I'm trying to write an UDF that I would like to use on Hive tables in an sqlContext. Is it in any way possible to include objects from other libraries that are not serializable? Here's a minimal example of what does not work:
def myUDF(s: String) = {
import sun.misc.BASE64Encoder
val coder= new BASE64Encoder
val encoded= decoder.encode(s)
encoded
}
I register the function in the spark shell as udf function
val encoding = sqlContext.udf.register("encoder", myUDF)
If I try to run it on a table "test"
sqlContext.sql("SELECT encoder(colname) from test").show()
I get the error
org.apache.spark.SparkException: Task not serializable
object not serializable (class: sun.misc.BASE64Encoder, value: sun.misc.BASE64Encoder@4a7f9a94)
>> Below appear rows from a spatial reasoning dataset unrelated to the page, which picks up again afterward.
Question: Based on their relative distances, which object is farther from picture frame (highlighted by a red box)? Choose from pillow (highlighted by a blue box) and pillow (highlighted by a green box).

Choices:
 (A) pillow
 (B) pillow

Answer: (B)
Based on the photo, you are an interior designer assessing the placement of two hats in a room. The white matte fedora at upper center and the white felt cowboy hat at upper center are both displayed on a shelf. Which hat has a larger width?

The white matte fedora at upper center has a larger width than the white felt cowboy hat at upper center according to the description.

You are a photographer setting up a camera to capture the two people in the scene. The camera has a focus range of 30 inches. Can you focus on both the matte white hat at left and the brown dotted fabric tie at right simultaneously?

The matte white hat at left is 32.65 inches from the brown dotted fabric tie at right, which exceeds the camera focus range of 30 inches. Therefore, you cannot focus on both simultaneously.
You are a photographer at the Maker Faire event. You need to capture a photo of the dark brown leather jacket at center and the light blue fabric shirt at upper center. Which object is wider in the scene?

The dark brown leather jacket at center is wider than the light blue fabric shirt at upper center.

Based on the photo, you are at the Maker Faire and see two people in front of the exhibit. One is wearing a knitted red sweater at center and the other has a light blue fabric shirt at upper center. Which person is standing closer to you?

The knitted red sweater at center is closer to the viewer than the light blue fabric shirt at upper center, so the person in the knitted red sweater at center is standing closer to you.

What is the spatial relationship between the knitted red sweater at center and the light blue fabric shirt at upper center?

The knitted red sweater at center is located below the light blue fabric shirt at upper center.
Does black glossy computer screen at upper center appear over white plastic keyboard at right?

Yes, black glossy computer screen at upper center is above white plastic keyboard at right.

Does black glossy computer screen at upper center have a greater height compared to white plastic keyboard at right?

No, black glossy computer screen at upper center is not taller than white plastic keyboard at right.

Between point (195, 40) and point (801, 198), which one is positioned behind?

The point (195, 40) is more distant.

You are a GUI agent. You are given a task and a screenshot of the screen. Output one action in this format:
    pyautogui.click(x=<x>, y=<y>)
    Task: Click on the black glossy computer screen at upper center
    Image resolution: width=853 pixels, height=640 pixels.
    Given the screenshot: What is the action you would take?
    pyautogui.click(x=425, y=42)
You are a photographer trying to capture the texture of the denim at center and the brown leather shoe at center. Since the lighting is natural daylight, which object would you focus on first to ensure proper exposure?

Is there a workaround for this? I tried embedding myUDF in an object and in a class but that didn't work either.
You can try defining udf
function as
def encoder = udf((s: String) => {
import sun.misc.BASE64Encoder
val coder= new BASE64Encoder
val encoded= coder.encode(s.getBytes("UTF-8"))
encoded
})
And call the udf
function as
dataframe.withColumn("encoded", encoder(col("id"))).show
Updated
As @santon has pointed out that BASE64Encoder
encoder is initiated for each row in the dataframe which might lead to performance issues. The solution to that would be to create a static object of BASE64Encoder
and call it within udf
function.